=== SELECTED EXCERPT ===
When we first bought this house, the bedrooms on the first floor had dingy carpet in it. The prospective tenant we had requested we replace the carpet. I can’t remember the series of events, but we determined it was better to refinish the hardwoods underneath the carpet than to continuously replace the carpets every 3-6 years. They’ve held up pretty well, but they are starting to show wear at 7 years in.

Regardless, we didn’t touch the carpet on the stairs or on the second floor of the house. It’s blue indoor/outdoor carpet. I truly can’t believe we’ve been able to house renters in this place with this carpet still in place. We’ve put it off because re-carpeting stairs is just so expensive relative to doing a whole room. One of the bedrooms on the second floor even has wood paneling, which just made it even more amazing that anybody wanted this house. It was not the most aesthetically pleasing place.

We replaced all the carpet. With the fresh carpet and fresh paint, it’s looking so much more inviting.

Then we move on to the kitchens and bathrooms. The first floor bathroom and kitchen floor were clearly just lipstick-on-a-pig situations by the flippers. The subfloor was clearly bowing and making all the cheap tile crack. The humidity issues in the bathroom (I’ll touch more on in a moment) weren’t helping matters in there.
===
### TO DO
Answer these questions about the house renovation excerpt:
(a) What color is the carpet on the stairs and the second floor?
(b) At how many years in are the refinished hardwoods starting to show wear?
(c) What was making the cheap tile on the first floor crack?
=== RECORD EXCERPTS ===
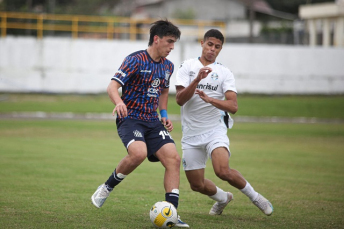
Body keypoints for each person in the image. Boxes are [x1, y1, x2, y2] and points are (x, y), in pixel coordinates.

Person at [91, 19, 189, 228]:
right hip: (130, 117)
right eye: (169, 42)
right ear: (156, 39)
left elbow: (163, 90)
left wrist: (163, 113)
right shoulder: (135, 60)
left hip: (152, 121)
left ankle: (171, 213)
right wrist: (118, 102)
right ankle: (107, 187)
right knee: (138, 153)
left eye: (174, 43)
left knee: (173, 159)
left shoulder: (168, 66)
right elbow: (112, 86)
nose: (172, 47)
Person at [175, 29, 273, 217]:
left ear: (220, 49)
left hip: (214, 131)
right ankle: (223, 198)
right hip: (191, 135)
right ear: (202, 43)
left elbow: (233, 106)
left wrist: (211, 100)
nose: (212, 49)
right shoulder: (187, 66)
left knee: (222, 170)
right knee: (196, 185)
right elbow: (180, 99)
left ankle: (256, 197)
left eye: (217, 47)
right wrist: (197, 80)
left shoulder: (224, 72)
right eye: (210, 44)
===
### RESPONSE BELOW
(a) Blue; it is indoor/outdoor carpet.
(b) Seven years.
(c) The subfloor was bowing.